Certamente, teremos quedas nessas tentativas, mas se nos lembrarmos de que só cai quem caminha, nossas chances de acertos e de nos mantermos em pé serão cada vez maiores. Mister se faz que acordemos de vez dessa sonolência que a fantasia das nossas imperfeições cria em nossas mentes, na qual nos permitimos enredar. Como espectadores de nós mesmos, nos veremos, quase sempre, em um palco onde representamos vários papéis, dos quais, na maioria das vezes, nem nos damos conta tão arraigados estão em nosso inconsciente. Representamos cada um deles tantas vezes que acabamos por nos esquecer do que realmente desejamos e quem verdadeiramente somos.

É importante lembrarmos que não nos será possível, simplesmente, anular velhos papéis e, de imediato, colocar novos no lugar, pois esse processo é lento, a exigir perseverança e paciência, renúncias e sacrifícios, humildade e desprendimento, o que nem sempre estamos dispostos a fazer. Entretanto, se procurarmos desenvolver em nós qualidades contrárias às imperfeições morais que temos, ficará mais fácil, pois podemos ir enfraquecendo uma, enquanto fortalecemos a outra, o que nos permitirá deixar de ser personagens de vidas emprestadas, para nos transformarmos em autores das próprias existências.

O que percebemos como observadores de nós mesmos assusta-nos porque nos vemos piores do que realmente somos: intransigentes, intolerantes, impiedosos, ambiciosos e tantas outras imperfeições que nos ligam, ainda, à condição de inferioridade no caminho evolutivo.

E por que nos vemos assim? Na maioria das vezes não nos damos conta de que necessitamos estar acima dos outros e para que isso aconteça, precisamos anulá-los. Para tanto, é importante apagar-lhes o brilho, destacando-lhes as imperfeições. É na verdade a única maneira que temos de nos destacar e sermos aplaudidos e reverenciados.

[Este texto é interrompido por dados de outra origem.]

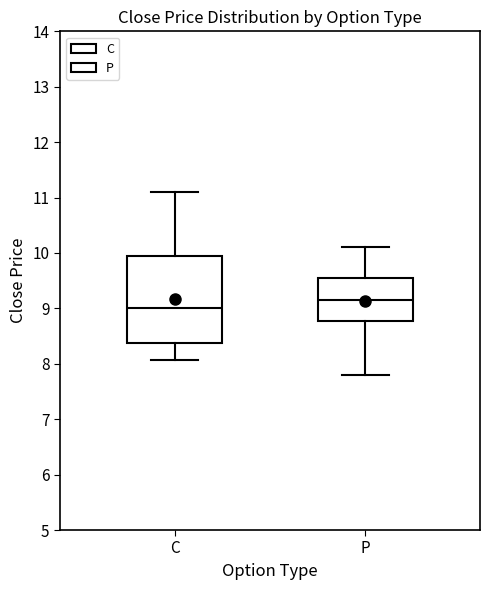

Comparing the boxes themselves (not the whiskers), which one is the tallest?

C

Triste realidade íntima essa nossa, que não nos deixa entender que somos capazes de brilhar sem precisar ofuscar o outro.

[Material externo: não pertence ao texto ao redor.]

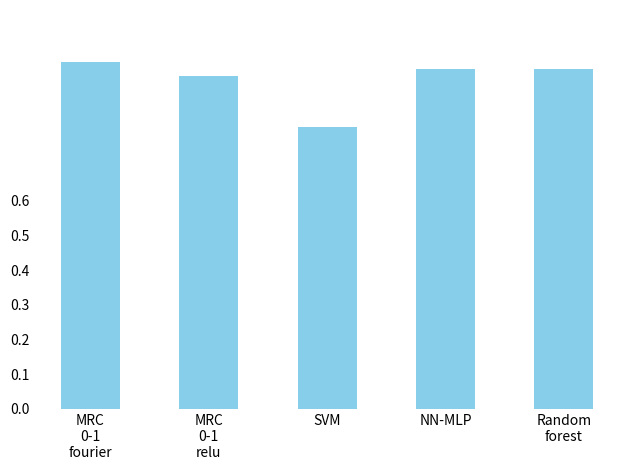

How many bars are there in total?

5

Todavia, não precisamos nos entristecer ou desanimar diante disso. Nesse momento, é importante parar e perceber que somos, na verdade, um farol direcionado para um objetivo de cada vez, e isto significa que em um momento nosso foco está para o ter material e, em outro, para o ter espiritual. São diferentes tempos no quadro de crescimento que nos levará, inexoravelmente, à unidade do ser, etapa final do caminhar evolutivo do Espírito.

Na medida em que evoluímos, esse refletor terá, cada vez mais, um campo maior de luz. De uma visão limitada, na qual cada um retém o que lhe é mais valioso no momento, passaremos a abranger um espaço cada vez mais amplo, não focalizando somente um aspecto ou um objeto para o nosso crescimento, mas buscando incorporar a esse aspecto único novos interesses que nos enriquecerão, permitindo que a luz se expanda em todas as direções, beneficiando também aqueles que compartilham conosco essa caminhada.